A travel agency advertisement for a halal trip to China. The agency seeks to add value and distinctiveness by partnering with airlines, hotels, and Islamic organizations that can provide scholars who can give the Muslim tourists a historical perspective. Of course, the value-added service comes at a premium, and those who have gone to Hajj on such packages know that the cost can go as high as $10,000 per person. Obviously, these packages are not tailored to the rank-and-file Muslim, even in Europe and America. This writer is not aware of any studies done on the participants in these excursions to see if the attachment to an Islamic historical heritage has motivated any excitement to leverage Islam for solutions to problems in the present such as environmental abuse and degradation, wars of aggression, and resource polarization. Don’t expect the organized tours to China to be visiting those areas where Uighurs are being persecuted in concentration camps just because they are Muslims.

• Scholars become obliged to the rich – these trips can be expensive! Our family looked into going on ziyarah with Caravan72 in December 2019 but at $5,000+ per person, that trip would bust the budget of our family of five. Scholars keen on attracting the affluent may compromise their words and actions so as not to alienate their upper class clientele.

• Scholars avoid censuring oppressive regimes – trips require government approval of visas and other paperwork of host countries. This necessity could get in the way of scholars’ criticizing or boycotting the oppressive regimes of countries they visit. American Muslim scholar Muhammad al-‘Asi, who has been denouncing the Saudi monarchy from the pulpit for the past 40 years, for example, is banned by the Saudi regime from entering Arabia to perform Hajj, a religious obligation. Fears of a similar fate could prevent scholars-cum-tour guides from criticizing the Saudi regime and others.

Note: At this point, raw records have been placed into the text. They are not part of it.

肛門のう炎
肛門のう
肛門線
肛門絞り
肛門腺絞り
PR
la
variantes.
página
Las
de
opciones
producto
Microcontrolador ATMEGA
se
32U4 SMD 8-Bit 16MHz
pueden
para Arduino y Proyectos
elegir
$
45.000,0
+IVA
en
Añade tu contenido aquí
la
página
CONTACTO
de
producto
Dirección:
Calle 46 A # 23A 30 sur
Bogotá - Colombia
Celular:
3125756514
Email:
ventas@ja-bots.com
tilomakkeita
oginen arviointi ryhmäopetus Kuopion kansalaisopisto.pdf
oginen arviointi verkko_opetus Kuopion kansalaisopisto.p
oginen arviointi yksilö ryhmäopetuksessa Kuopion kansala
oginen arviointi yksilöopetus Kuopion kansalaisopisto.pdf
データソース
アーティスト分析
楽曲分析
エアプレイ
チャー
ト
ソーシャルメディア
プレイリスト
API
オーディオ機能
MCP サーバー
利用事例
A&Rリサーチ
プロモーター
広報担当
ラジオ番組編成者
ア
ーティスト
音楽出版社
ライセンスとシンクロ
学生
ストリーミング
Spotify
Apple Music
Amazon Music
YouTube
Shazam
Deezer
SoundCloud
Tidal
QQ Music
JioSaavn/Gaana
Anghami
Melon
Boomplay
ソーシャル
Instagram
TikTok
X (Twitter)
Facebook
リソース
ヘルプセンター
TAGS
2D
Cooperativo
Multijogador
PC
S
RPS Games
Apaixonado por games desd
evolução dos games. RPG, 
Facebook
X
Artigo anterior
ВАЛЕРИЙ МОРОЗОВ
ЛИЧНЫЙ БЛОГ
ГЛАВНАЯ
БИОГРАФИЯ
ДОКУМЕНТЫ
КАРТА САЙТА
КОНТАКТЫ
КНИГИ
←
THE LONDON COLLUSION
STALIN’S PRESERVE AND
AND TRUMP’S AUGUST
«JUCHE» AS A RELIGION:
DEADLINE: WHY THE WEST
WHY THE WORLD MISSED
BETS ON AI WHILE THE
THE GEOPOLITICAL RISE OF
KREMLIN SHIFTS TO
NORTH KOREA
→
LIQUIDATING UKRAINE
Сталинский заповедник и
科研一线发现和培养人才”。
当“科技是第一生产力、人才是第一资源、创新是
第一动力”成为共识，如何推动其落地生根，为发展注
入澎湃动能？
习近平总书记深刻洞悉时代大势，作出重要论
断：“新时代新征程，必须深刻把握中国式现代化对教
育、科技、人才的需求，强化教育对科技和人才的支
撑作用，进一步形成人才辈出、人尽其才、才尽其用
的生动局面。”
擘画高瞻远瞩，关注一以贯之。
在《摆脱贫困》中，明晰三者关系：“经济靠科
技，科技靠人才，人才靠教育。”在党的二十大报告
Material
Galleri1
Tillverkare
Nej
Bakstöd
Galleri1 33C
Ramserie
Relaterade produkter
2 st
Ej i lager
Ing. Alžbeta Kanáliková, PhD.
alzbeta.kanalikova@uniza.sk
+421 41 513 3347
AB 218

• Scholars lose priorities – American Muslim scholar Yasir Qadhi, who has 900,000 followers on Facebook, is the dean of the newly established Islamic Seminary of America, imam of the Memphis Islamic Center, dean at al-Maghrib Institute, and professor at Rhodes College. But his Facebook page looks more like a travel agency brochure than an academic source of Islamic knowledge! Almost half (7 out of 15) of the posts on his page so far this year (as of the writing of this article) promote overseas tours. That’s because he leads multiple “sacred journeys” every year in conjunction with a popular travel agency. Planning and executing these trips takes precious time (“I am already preparing the lectures that I plan to give about the history of this region, its civilizations, and the famous scholars it has produced — such as Imam al-Bukhari, Muslim, al-Tirmidhi, and others,” Qadhi wrote on Facebook January 22 regarding his planned trip to Uzbekistan in June), and could interfere with primary responsibilities to organize, protect, and strengthen Muslim communities in America.

With the world suffering from war, hunger, and moral decay, scholars must set priorities toward ending oppression and establishing social justice. Is going on these trips the best use of our money and time right now? Would these scholars be encouraging wanderlust (“Learn fascinating, uplifting, and amazing facts about our past that will bring the history and heritage of Muslim Spain to life!”) if it wasn’t profitable for them? Islamic organizations need to put in place conflict of interest policies to ensure that decisions are being made in the best interest of Islam, Muslims, and humanity, and not the personal benefit of the leadership.

One imam on the West Coast got fired in December for allegedly neglecting his duties while hyper-focusing on overseas trips. This should be a warning sign for others traveling down this path.